Innovation expert: The Right COVID Commission
A serious review of how the US government is handling the coronavirus challenge, Syracuse prof Carl Schramm warns at The Hill, must include “a roadmap for meaningful reform of our public health enterprise that, in so many ways, failed as COVID engulfed us.” Notably, “the 800-pound gorilla of public health, the Centers for Disease Control, ... had no model for how a COVID-like virus would spread, nor how to target preventive measures,” let alone protocols for testing nor plans “to work with private laboratories to produce test kits for widespread distribution, which, during the onset of COVID, it resisted. These delays cost tens of thousands of lives.” Beware: “Merely throwing more money at the existing system would be a mistake.”

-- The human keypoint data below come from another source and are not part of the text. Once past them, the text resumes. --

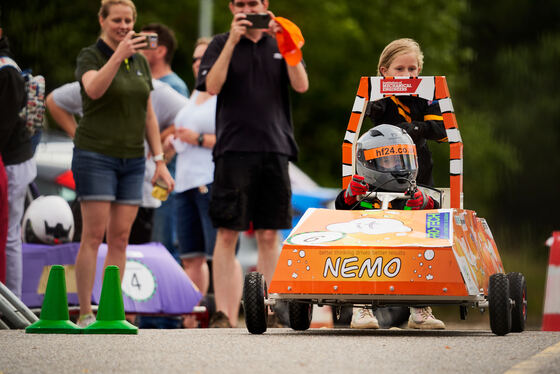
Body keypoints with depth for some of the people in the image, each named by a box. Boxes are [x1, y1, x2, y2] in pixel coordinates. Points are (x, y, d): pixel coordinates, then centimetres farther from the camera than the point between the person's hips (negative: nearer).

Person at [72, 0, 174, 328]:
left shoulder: (140, 62, 13)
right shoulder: (90, 57, -4)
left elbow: (149, 116, 16)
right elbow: (94, 89, -26)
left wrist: (160, 161, 10)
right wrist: (118, 55, -37)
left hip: (132, 159, 5)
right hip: (96, 155, -5)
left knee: (120, 238, 3)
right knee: (94, 236, -9)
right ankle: (85, 313, -8)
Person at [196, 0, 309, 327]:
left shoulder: (280, 45, 13)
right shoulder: (222, 44, 7)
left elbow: (301, 85, 0)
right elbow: (212, 86, -7)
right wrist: (232, 41, -13)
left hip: (275, 149, 2)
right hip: (234, 149, -2)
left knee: (269, 235, 3)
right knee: (227, 234, -6)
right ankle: (224, 315, -8)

Pandemic watch: Rebirth of US Science Needed
Science has done great things against COVID, but we’ve also seen “the biggest public-health fiasco in history, and the marginalization and censoring of dissident scientists,” Scott W. Atlas, Jay Bhattacharya & Martin Kulldorff argue at National Review. And the “myriad long-standing problems facing science ... go far beyond a single virus.” Notably, “centralization has created a harmful uniformity and herd thinking,” as a “de facto scientific cartel system determines who receives essential research funding; who ends up published in the most prestigious and influential journals; and who are promoted to more senior positions.” This “creates a highly impenetrable and shielded sphere of thinking that crowds out new ideas and true scientific debate,” threatening “a prolonged stagnation that could jeopardize” the nation’s “economic health” and “security.”

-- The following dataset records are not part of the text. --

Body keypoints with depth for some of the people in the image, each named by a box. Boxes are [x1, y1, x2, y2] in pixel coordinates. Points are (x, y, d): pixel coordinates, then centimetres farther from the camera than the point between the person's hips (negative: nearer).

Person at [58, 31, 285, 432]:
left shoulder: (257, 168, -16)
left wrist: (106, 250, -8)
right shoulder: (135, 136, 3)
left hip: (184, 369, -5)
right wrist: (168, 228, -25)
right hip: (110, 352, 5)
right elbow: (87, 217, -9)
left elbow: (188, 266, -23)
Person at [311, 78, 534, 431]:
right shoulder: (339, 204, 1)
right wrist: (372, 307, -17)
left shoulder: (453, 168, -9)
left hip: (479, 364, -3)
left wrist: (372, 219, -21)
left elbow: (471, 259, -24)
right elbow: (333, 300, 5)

Inflation hawks: Beware the Return of COLAs
“The latest sign that Americans think inflation will be more than transitory is the labor agreement struck at Kellogg Co.,” write the editors of The Wall Street Journal. On base pay, “workers chose a deal that offers more in inflation insurance than immediate gains. They’ll get no across-the-board raise after the first year of the contract. But Kellogg will provide a periodic COLA [or cost of living adjustment], granting up to $3 an hour in additional pay by 2026.” Makes sense for labor, as soaring prices mean “real wages after inflation are falling.” But beware “a wage-price spiral,” as “employees demand higher wages, and prices rise again as companies pass those higher wage costs along to consumers,” a cycle tough to “get under control short of a recession.”
From the right: Biden’s COVID Trap
The pandemic that then-candidate Joe Biden “promised to ‘shut down’ continues to bedevil him and the country,” snarks Jonathan S. Tobin at Newsweek. “Democrats expected that the vaccines whose production” Team Trump “had streamlined” and “Biden’s willingness to listen to” Dr. Anthony Fauci would make COVID “subside, if not vanish, during the course of 2021. But viruses don’t obey presidential directives,” and “even widespread vaccination hasn’t been enough to end what now appears to be a permanent public health emergency.” More Americans have “died of COVID on Biden’s watch than on Trump’s” — a problem for Biden thanks to his repeated claim that had Trump “done his job ... all the people would still be alive.” The prez is “stuck in a trap of his own making that is likely to make 2022 an even more depressing year for Democrats.”
Conservative: Democrats’ Hispanic Problem
“It’s official: The Democrats have a Hispanic voter problem,” notes the Washington Examiner’s W. James Antle III. A group that was once to be key to “the emerging Democratic majority” is now split nearly evenly on a hypothetical Trump vs. Biden rematch. “Biden took just 44% of the Hispanic vote, to 43% for Trump” in a stunning Wall Street Journal poll. Blame Biden’s handling of the economy: “63% of Hispanic respondents said the economy was headed in the wrong direction,” with 54 percent “disapproving of the job Biden was doing as president.” These Americans clearly “appear to be gradually shifting their partisan allegiance.” They’re the new swing voters.